Gingerich a vu l'exemplaire de Vienne dans les années 1970. Voici le passage qu'il a consacré à sa visite à Vienne dans son ouvrage « Le livre que nul n'avait lu : à la poursuite du De Revolutionibus de Copernic » :
«...notre destination était la bibliothèque municipale qui se trouva être de la taille d'une boîte d'allumettes (…) Une fois le De Revolutionibus entre les mains dans la bibliothèque, je voulais vraiment photographier la page de titre avec mon Nikon. En l'absence de lumière adéquate, le bibliothécaire m'a suggéré de simplement sortir avec le livre et d'aller dans le square en face de la bibliothèque. J'ai toujours regretté de ne pas avoir demandé à Miriam de prendre un instantané de Jerzy et moi en train d'examiner le livre sur les marches de l'entrée de la bibliothèque municipale de Vienne... »
Si Owen Gingerich, dans sa tournée de recensement des exemplaires du De Revolutionibus conservés en Europe, se déplace jusqu'à Vienne et veut absolument photographier l'exemplaire de la bibliothèque municipale, c'est parce que le livre contient un détail qui le rend unique au monde. Le Professeur Gingerich sait qu'il possède un ex-libris directement lié à l'histoire de ce livre. Il s'agit de la signature de Pontus de Tyard, que l'on lit très bien sur la page de titre.
Pontus de Tyard (1521-1605) était un prélat (un ecclésiastique) et un homme de lettres français (il fait partie des fondateurs du mouvement littéraire de la Pléiade) qui a vécu à la même époque que Nicolas Copernic.
L'exemplaire que conserve la Médiathèque de Vienne provient de sa bibliothèque, qui se trouvait dans son château de Bissy (actuellement Bissy-sur-Fley, en Saône-et-Loire).
Sur la page de titre du livre, outre son ex-libris, on remarque une mention manuscrite qui est peut être un numéro de registre ou de classement, et qui pourrait être en lien avec la collection de Pontus de Tyard.
De plus, des notes marginales manuscrites se trouvent dans plusieurs pages du livre. Il s'agit de corrections et de remarques : le possesseur du livre l'a étudié avec intérêt. Une expertise récente indique qu'elles sont probablement de la main de Pontus de Tyard.
Pourquoi l'ex-libris de Pontus de Tyard et ses notes sont-ils si importants par rapport à l'oeuvre de Copernic ?
Replaçons la parution du « De Revolutionibus » dans son contexte : l'oeuvre a fait scandale, surtout au sein de l'Eglise, à cause des controverses qu'elle a soulevées. Le fait qu'un prélat comme Pontus de Tyard (il était évêque de Chalon) possède ce traité jugé « dangereux » par l'Eglise, même si du vivant de Pontus il n'était pas encore mis à l'index (il le sera en 1618), est tout un symbole.

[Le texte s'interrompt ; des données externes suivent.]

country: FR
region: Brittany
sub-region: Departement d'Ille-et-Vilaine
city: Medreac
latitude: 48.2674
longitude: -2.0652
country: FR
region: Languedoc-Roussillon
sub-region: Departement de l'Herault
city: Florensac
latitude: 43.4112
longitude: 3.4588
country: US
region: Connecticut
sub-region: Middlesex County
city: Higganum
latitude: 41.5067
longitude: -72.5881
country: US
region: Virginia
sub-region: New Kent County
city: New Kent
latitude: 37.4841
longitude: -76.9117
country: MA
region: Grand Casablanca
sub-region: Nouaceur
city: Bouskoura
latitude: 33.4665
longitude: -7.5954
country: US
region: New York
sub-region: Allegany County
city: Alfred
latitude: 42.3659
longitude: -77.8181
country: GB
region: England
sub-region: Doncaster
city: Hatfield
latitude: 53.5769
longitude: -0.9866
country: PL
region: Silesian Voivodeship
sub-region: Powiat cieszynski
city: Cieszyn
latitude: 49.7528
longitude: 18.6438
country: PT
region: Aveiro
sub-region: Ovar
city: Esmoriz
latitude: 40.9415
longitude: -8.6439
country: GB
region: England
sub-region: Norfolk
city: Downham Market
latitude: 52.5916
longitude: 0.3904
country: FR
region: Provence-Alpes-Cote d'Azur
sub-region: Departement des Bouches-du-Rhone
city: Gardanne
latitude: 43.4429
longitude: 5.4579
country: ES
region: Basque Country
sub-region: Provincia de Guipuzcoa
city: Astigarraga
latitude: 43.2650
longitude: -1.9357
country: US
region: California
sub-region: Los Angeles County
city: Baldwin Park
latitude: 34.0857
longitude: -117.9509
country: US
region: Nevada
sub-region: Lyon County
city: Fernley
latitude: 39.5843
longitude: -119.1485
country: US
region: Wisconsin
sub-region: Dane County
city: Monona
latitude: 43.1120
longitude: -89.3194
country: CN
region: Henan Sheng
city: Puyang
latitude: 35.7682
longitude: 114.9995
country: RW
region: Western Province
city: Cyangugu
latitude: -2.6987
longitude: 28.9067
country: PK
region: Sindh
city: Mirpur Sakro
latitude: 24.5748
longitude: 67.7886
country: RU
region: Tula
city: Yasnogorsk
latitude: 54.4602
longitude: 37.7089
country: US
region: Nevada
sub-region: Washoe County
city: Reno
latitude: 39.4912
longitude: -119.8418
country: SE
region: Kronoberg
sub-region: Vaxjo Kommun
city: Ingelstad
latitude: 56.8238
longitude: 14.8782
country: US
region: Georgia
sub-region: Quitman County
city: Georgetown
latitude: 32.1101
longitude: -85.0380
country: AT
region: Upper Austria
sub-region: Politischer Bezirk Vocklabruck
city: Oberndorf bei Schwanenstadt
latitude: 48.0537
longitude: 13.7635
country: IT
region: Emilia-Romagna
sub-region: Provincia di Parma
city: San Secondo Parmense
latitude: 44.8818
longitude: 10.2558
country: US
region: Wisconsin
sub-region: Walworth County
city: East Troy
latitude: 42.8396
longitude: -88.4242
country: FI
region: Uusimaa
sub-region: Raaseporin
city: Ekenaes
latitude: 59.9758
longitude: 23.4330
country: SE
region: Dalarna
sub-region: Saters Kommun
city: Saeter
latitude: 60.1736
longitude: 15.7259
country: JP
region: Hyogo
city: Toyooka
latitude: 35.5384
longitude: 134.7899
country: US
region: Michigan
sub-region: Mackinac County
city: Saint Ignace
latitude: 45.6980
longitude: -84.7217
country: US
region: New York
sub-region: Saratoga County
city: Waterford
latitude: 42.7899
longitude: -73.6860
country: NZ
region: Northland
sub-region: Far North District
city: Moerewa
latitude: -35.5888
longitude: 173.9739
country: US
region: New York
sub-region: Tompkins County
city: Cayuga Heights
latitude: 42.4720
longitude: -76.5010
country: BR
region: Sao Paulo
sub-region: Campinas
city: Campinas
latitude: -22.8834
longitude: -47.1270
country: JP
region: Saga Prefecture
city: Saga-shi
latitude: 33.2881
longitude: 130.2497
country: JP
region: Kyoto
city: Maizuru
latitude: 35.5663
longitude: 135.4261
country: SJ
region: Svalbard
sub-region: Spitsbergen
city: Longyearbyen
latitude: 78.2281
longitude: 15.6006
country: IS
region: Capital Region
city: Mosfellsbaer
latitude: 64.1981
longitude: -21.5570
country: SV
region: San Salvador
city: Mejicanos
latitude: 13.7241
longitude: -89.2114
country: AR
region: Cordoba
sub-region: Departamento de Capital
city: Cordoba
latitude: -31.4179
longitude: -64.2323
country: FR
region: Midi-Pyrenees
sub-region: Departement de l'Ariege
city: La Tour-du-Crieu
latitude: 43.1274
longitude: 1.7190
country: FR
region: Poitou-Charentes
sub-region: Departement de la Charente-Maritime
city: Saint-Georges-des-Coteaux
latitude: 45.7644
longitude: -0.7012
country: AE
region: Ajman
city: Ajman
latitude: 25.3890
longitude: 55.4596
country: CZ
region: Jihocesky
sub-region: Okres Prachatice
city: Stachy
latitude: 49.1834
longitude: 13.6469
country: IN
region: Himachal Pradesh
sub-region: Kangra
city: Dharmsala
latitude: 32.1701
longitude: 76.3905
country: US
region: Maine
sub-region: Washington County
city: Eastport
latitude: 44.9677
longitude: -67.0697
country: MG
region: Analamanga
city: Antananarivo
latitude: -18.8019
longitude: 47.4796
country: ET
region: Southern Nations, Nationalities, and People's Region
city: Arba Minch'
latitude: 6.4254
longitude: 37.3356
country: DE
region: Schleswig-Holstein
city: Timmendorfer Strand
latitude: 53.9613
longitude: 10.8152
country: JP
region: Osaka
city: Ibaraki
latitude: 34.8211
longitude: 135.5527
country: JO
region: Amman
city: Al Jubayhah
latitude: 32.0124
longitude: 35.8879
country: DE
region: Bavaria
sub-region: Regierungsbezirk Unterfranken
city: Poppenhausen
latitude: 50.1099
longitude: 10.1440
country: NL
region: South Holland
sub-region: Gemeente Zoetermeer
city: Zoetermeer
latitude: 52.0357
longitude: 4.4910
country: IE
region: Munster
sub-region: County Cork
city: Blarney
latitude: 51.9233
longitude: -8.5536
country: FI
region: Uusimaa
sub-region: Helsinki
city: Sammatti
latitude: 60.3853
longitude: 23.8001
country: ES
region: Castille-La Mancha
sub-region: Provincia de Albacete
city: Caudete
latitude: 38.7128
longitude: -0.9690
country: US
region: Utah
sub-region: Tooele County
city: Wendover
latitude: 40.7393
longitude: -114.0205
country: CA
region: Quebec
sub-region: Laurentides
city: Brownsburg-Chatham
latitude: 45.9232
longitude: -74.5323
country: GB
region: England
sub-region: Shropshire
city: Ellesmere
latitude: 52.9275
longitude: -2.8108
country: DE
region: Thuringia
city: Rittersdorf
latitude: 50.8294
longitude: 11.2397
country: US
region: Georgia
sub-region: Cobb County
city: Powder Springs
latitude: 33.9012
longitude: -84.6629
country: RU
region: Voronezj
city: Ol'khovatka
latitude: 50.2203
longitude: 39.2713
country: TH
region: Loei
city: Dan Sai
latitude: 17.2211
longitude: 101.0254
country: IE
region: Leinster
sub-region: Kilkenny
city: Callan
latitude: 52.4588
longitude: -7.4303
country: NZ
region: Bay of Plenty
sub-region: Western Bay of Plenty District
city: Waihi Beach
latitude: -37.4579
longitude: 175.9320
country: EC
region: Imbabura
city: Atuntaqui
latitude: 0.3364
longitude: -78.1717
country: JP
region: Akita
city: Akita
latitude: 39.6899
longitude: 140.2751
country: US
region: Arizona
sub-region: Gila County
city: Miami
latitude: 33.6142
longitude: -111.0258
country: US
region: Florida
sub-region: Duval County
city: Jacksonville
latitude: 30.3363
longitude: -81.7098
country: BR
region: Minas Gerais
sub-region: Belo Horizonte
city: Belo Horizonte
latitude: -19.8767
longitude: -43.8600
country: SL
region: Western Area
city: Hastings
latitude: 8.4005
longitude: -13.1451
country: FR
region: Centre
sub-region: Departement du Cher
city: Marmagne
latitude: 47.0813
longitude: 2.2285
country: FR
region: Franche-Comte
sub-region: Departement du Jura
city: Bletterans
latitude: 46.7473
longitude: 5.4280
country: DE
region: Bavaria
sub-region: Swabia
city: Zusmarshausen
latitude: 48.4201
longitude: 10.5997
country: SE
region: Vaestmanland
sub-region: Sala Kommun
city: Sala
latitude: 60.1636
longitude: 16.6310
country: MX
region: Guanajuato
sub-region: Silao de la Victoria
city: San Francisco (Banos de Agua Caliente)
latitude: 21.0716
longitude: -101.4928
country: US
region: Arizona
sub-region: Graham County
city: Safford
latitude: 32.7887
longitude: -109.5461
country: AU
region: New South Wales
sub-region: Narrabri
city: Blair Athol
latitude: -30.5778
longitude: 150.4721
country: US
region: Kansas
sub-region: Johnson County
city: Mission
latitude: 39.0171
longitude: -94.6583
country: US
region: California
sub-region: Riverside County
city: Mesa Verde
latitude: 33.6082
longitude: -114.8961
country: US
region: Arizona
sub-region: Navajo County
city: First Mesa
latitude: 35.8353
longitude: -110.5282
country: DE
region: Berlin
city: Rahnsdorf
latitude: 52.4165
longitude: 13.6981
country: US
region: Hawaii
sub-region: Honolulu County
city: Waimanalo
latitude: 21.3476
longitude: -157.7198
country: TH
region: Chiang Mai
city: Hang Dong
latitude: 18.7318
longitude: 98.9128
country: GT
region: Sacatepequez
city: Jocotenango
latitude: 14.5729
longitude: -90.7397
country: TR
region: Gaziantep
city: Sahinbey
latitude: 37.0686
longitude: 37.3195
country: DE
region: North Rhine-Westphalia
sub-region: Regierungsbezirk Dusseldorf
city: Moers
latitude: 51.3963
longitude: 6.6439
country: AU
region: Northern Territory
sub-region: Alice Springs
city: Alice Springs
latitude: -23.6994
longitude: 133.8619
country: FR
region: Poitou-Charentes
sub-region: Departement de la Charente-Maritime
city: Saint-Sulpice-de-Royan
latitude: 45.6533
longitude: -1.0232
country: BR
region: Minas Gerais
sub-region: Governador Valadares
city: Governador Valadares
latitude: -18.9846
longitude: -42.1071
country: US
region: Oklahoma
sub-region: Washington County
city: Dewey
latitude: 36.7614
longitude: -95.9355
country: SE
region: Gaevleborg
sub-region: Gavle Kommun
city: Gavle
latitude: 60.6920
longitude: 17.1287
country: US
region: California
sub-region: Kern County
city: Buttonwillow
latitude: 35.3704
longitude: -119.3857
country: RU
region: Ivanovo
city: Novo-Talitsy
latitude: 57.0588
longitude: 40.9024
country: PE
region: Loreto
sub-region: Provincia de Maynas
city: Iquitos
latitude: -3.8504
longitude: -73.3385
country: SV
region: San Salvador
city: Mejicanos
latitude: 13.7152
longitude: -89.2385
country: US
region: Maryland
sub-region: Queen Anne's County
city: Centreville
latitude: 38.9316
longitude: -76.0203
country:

Pontus de Tyard était avant tout un humaniste, passionné de sciences et de littérature. Dans un ouvrage intitulé « Discours philosophiques » qu'il avait publié en 1557, Pontus de Tyard évoque les travaux de Copernic en utilisant des propos bienveillants : il indique que sa théorie mérite d'être considérée, permettant ainsi la diffusion des travaux de l'astronome polonais.
Pontus de Tyard, en tant que vulgarisateur, a été un acteur important dans la diffusion de la théorie copernicienne, et c'est son exemplaire du « De Revolutionibus » qui se trouve dans la collection patrimoniale de la Médiathèque, faisant du livre un objet incomparable et unique au monde.